• **Trecho do documento**:
········
Em 1987, Oscar Pintor passeava com sua família por uma nativa Florianópolis quando avistou uma grande figueira, parou seu carro, montou sua Rollei e sacou um único negativo. Daquele disparo, revelou-se um incrível contraste entre a imponente vegetação e as rochas em um horizonte nativo e brilhante de Mata Atlântica.
Cerca de trinta anos se passaram e o fotógrafo argentino nunca mais voltou à cidade. Desde aquele instante mágico, os galhos grandes da velha figueira, seu tronco imponente, a sombra aconchegante no mato e a noite ruidosa da fauna do pântano ensejaram brincadeiras, romances, conversas e a multiplicação da vida. Pintor seguiu sua carreira em Buenos Aires, onde realizou dezenas de exposições, mostras, participações em revistas e diversos trabalhos. A foto da figueira ganhou destaque em seu vasto portfólio, com relevância para fotos de natureza, retratos, interiores e espaços urbanos.
········
• **Atividade**: Prossiga o trecho sobre a fotografia da figueira tirada por Oscar Pintor, começando logo após a última frase. A listagem que vem a seguir não é necessária.

• **Material de apoio**:
········
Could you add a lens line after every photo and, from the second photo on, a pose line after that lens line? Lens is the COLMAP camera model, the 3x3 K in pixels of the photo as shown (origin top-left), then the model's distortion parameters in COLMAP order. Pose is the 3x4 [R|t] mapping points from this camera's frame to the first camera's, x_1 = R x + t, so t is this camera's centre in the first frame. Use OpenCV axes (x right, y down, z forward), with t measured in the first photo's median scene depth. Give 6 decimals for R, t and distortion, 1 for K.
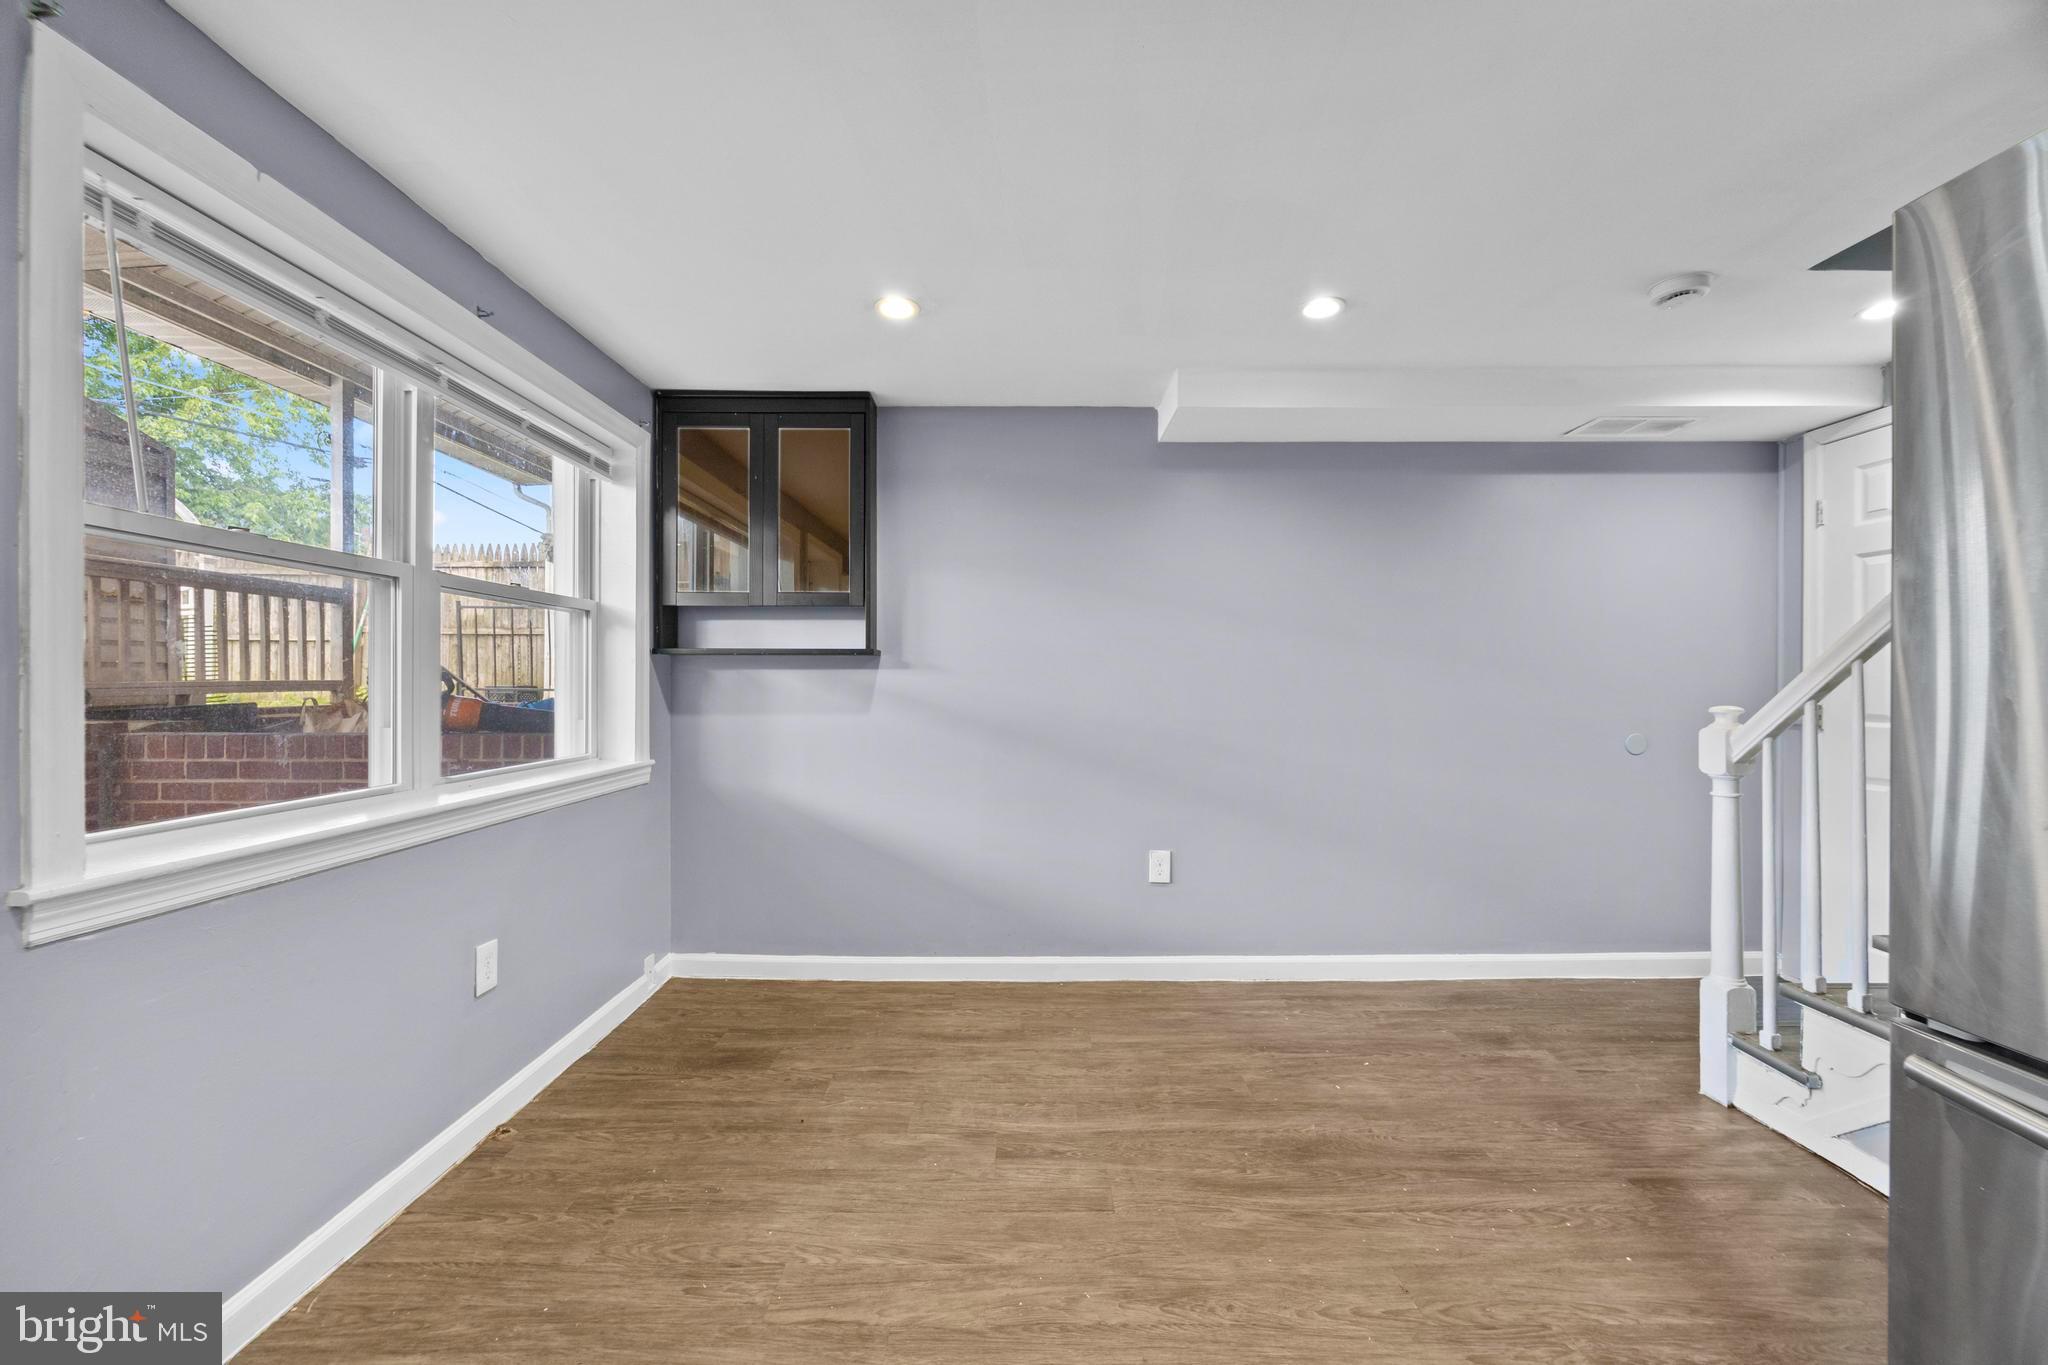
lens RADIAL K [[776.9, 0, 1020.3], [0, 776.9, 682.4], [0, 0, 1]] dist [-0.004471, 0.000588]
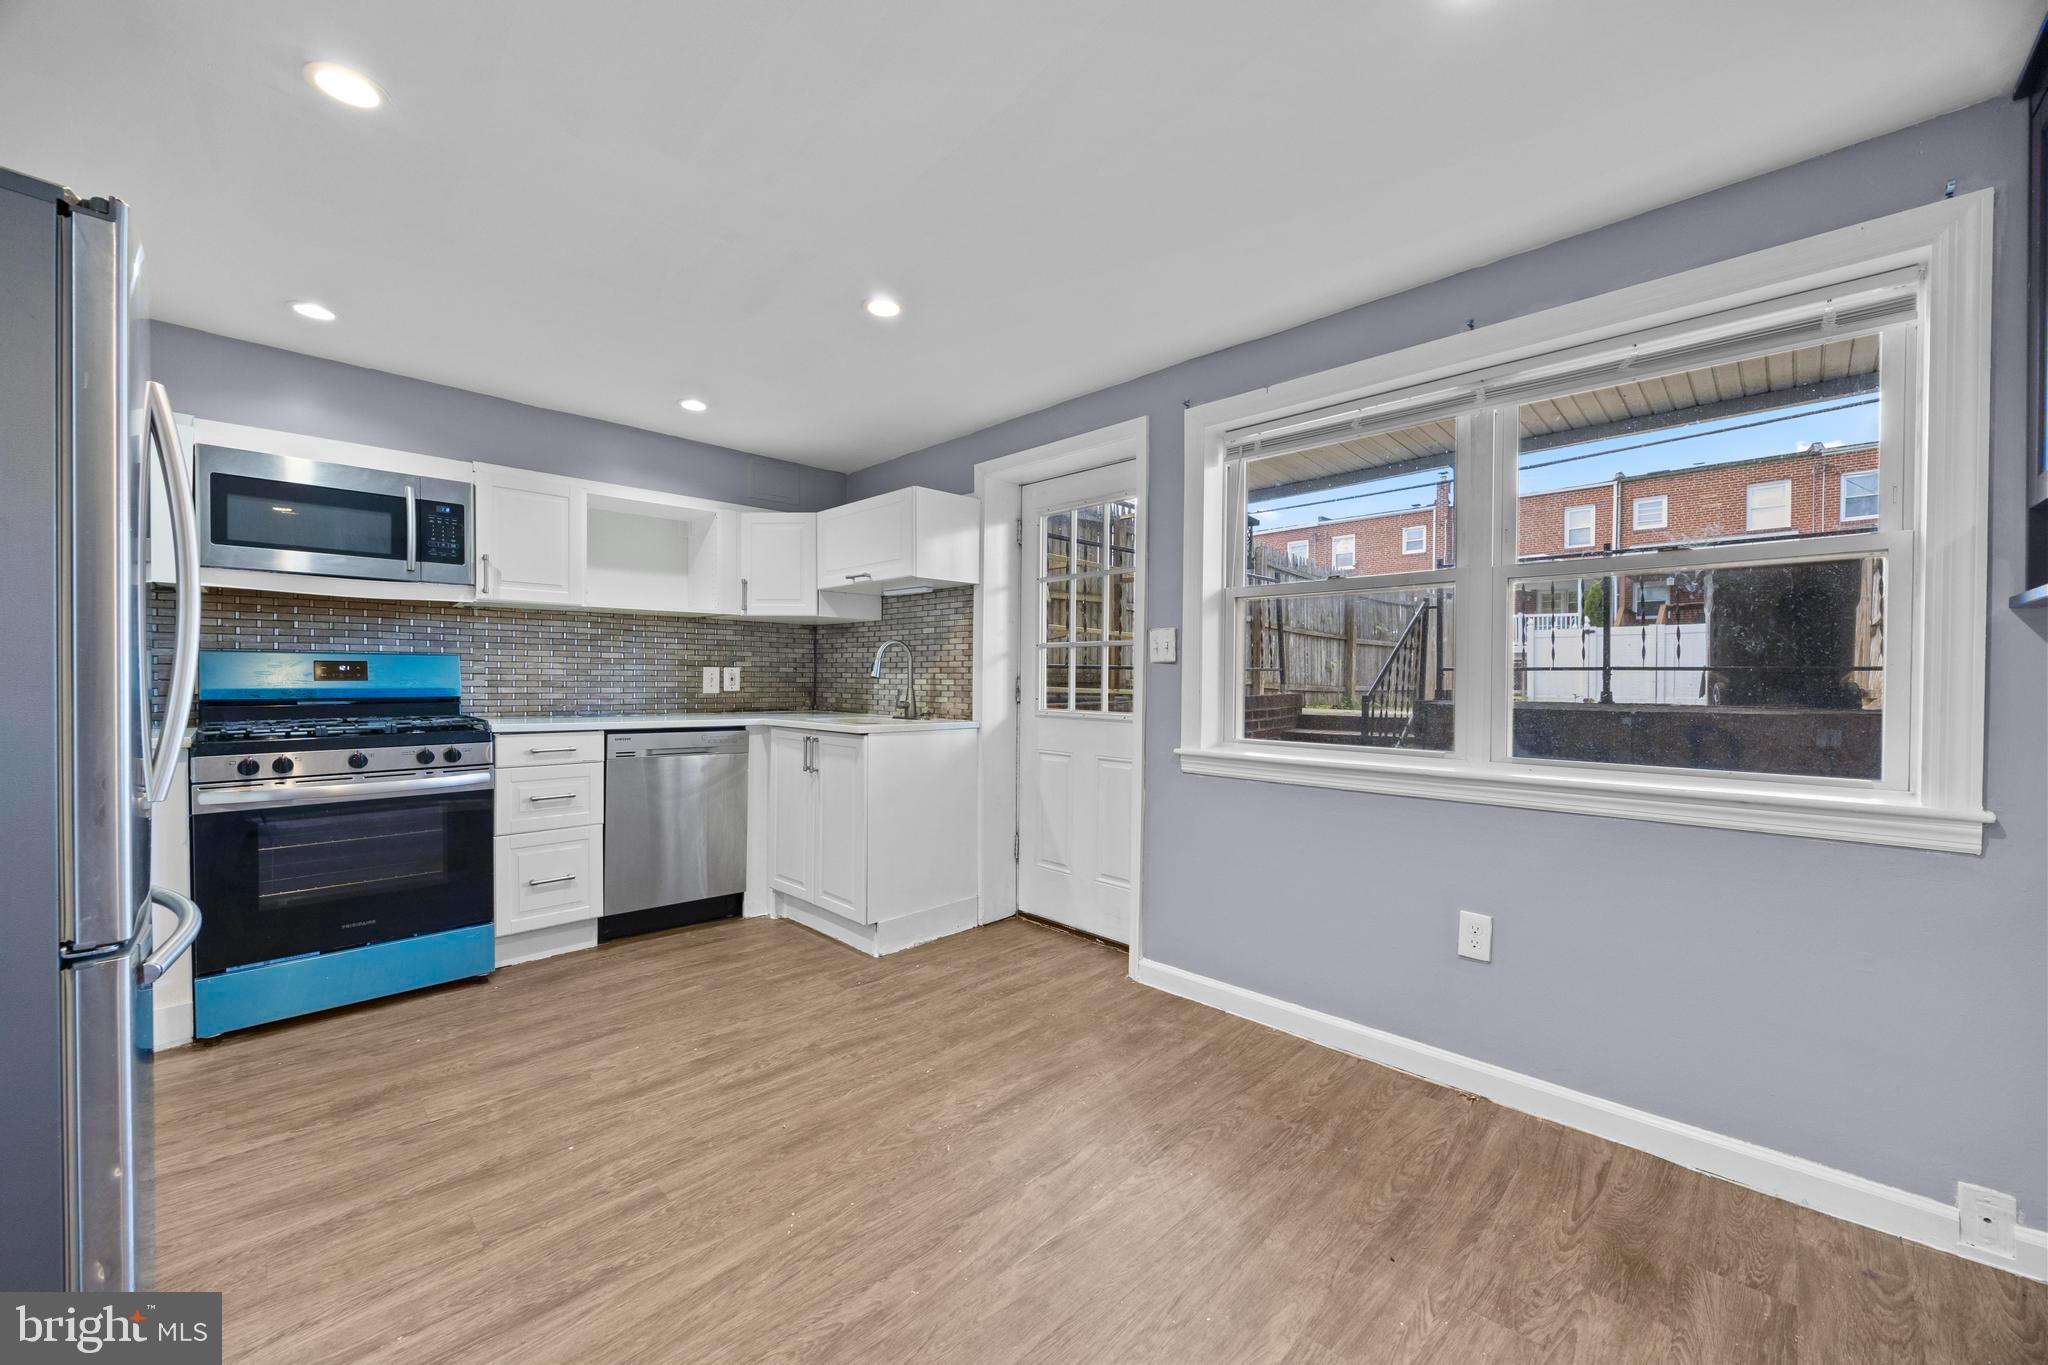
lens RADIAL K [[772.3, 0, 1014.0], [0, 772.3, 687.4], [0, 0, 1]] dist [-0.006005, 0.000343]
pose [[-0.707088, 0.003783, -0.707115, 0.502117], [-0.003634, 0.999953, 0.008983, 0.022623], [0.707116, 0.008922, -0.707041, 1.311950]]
········
• **Resultado**:
Hoje, aquela paisagem mudou. Aquelas planícies, matas, rochas e pântanos foram duramente agredidos pela intervenção do homem. O ar puro do Pântano do Sul entrou na mira dos empreendimentos imobiliários e modernos condomínios fechados dos investidores. A velha figueira, suas bromélias e orquídeas ficaram no caminho do projeto. Era preciso tirá-las de lá.
Seu transplante legalizado durou dias. A poda, a remoção da vegetação da copa, a retirada da árvore por duas retroescavadeiras, a velha figueira tombada e arrastada por cabos de aço por centenas de metros. Mesmo de pé, os moradores temem pela sua saúde. Mais do que isso.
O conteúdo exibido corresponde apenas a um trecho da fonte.